Using mini-batch sampling, the cross entropy is stochastically minimized.

In [None]:
# learning rate parameters effect the gradient pre-factor in latent variable updates
model = MLPClassifier(maxiter=10000,initial_learning_rate=1e-1,decay_learning_rate=1e-3)
model.fit(X,y,PoissonDiskSampling(X,y,method="easy"))

fig,axes = plt.subplots(nrows=1,ncols=3,figsize=(16,4))

# cross entryop minimization
axes[0].plot(np.arange(len(model.loss)),model.loss)
axes[0].set_xlabel("iteration number")
axes[0].set_ylabel("cross entropy")

# true boundary
plot_train_data(X,y,axes[1])
axes[1].set_title("True labels")

# infered boundary
plot_train_data(X,model.predict(X),axes[2])
axes[2].set_title("Infered labels")

plt.show()

# clear tf graph
tf.reset_default_graph()

Figure 3: The left-most sub-figure shows the cross entropy for a 2 5-node layer feed-forward neural network with the iteration number of a mini-batch stochastic gradient descent. The middle and right-most sub-figures show the true and infered labels, respectively, following $10^4$ iterations of the gradient descent.

### Comparing sampling biases for mini-batch diversification

To compare the effect of different biasing schemes, we can compute the accuracy score for a held-out set of test data close to the decision boundary.

In [None]:
# generate toy data
Xtest = np.random.uniform(low=[-6,-1],high=[6,1],size=(500,2))

# true labels
ytest = np.asarray([true_classifier(_x) for _x in Xtest])

fig,ax = plt.subplots(nrows=1,ncols=1,figsize=(8,6))

plot_train_data(Xtest,ytest,ax)

plt.show()

Figure 4: A uniformly sampled set of test labels close to the decision boundary. 

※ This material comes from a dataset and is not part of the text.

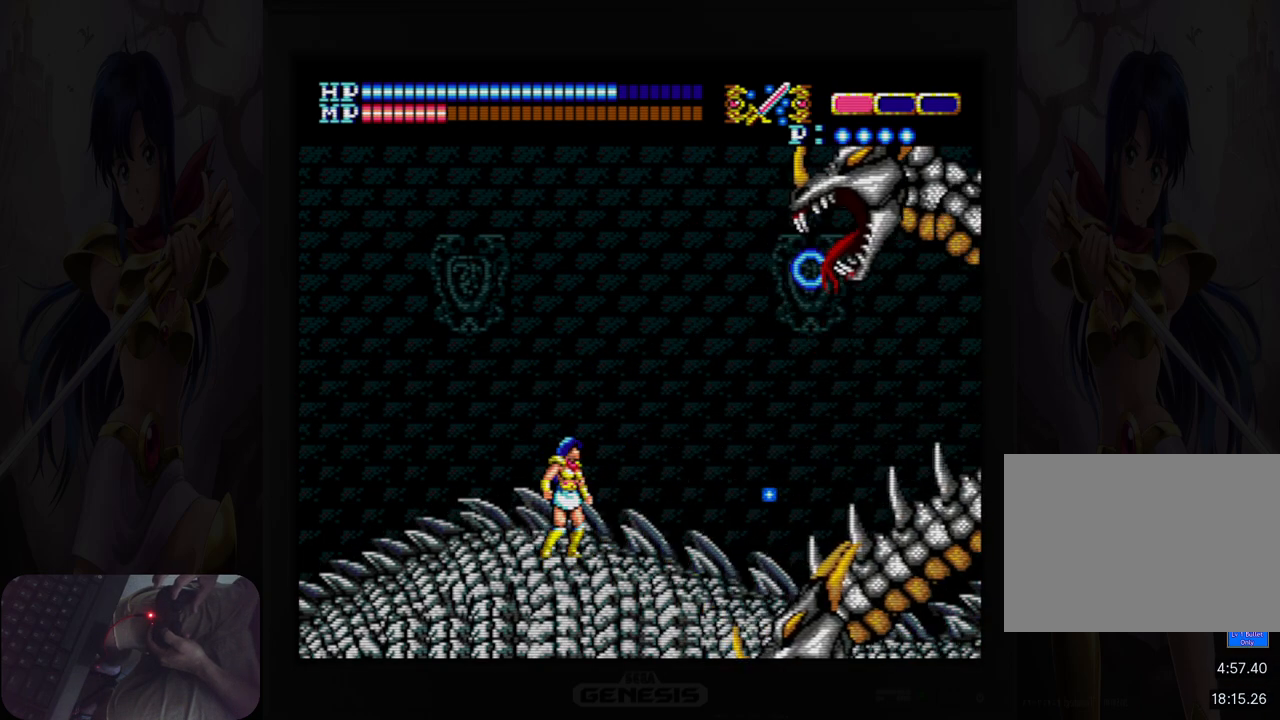
{"dt_ms": 500, "buttons": [], "events": [[83, "B", "down"], [133, "B", "up"], [233, "B", "down"], [283, "B", "up"], [367, "B", "down"], [433, "B", "up"]]}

To calculate the model accuracy during stochastic optimisation, lets attach a supplemental method to the classifier.

In [None]:
def evaluate_test_score(self):
    # only evaluate every step_interval'th iteration
    step_interval = 1
    
    if np.isclose(np.mod(self.iter,step_interval),0):
        try:
            y_pred = self.predict(self.Xtest)
        except AttributeError:
            raise Exception("Attach test data to class through self.set_test_data() before calling this method")

        score = accuracy_score(y_true=self.ytest,y_pred=y_pred)

        try:
            self.test_score.append(score)
        except AttributeError:
            # first call
            self.test_score = [score]
        
test_scores = {_k:None for _k in ["vanilla","easy","dense","anneal"]}
        
for _k in test_scores.keys():
    model = MLPClassifier(maxiter=1000,initial_learning_rate=1e-1,decay_learning_rate=1e-3)

    # attach test data
    model.set_test_data(Xtest,ytest)

    # attach supplemetary method, called once per iteration of gradient descent
    model.fit(X,y,PoissonDiskSampling(X,y,method=_k),evaluate_test_score)

    # clear tf graph
    tf.reset_default_graph()
    
    # accuracy score with iteration number
    test_scores[_k] = model.test_score
    
# compare accuracy score of all PDS methods
fig,ax = plt.subplots(nrows=1,ncols=1,figsize=(8,6))

_ = [ax.plot(np.arange(len(test_scores[_k])),test_scores[_k],label=_k,alpha=0.7) for _k in test_scores.keys()]

ax.set_xlabel("iteration number")
ax.set_ylabel("test accuracy score")
ax.legend()

plt.show()    

Figure 5: The accuracy score evaluated on a a large test set close to the boundary is shown for every PDS variation proposed in *Zhang et al.* . We note that the choice of categorical distribution coefficients for sampling mingling index values for the dense and anneal methods is somewhat heuristic and should probably be refined on a data-specific basis.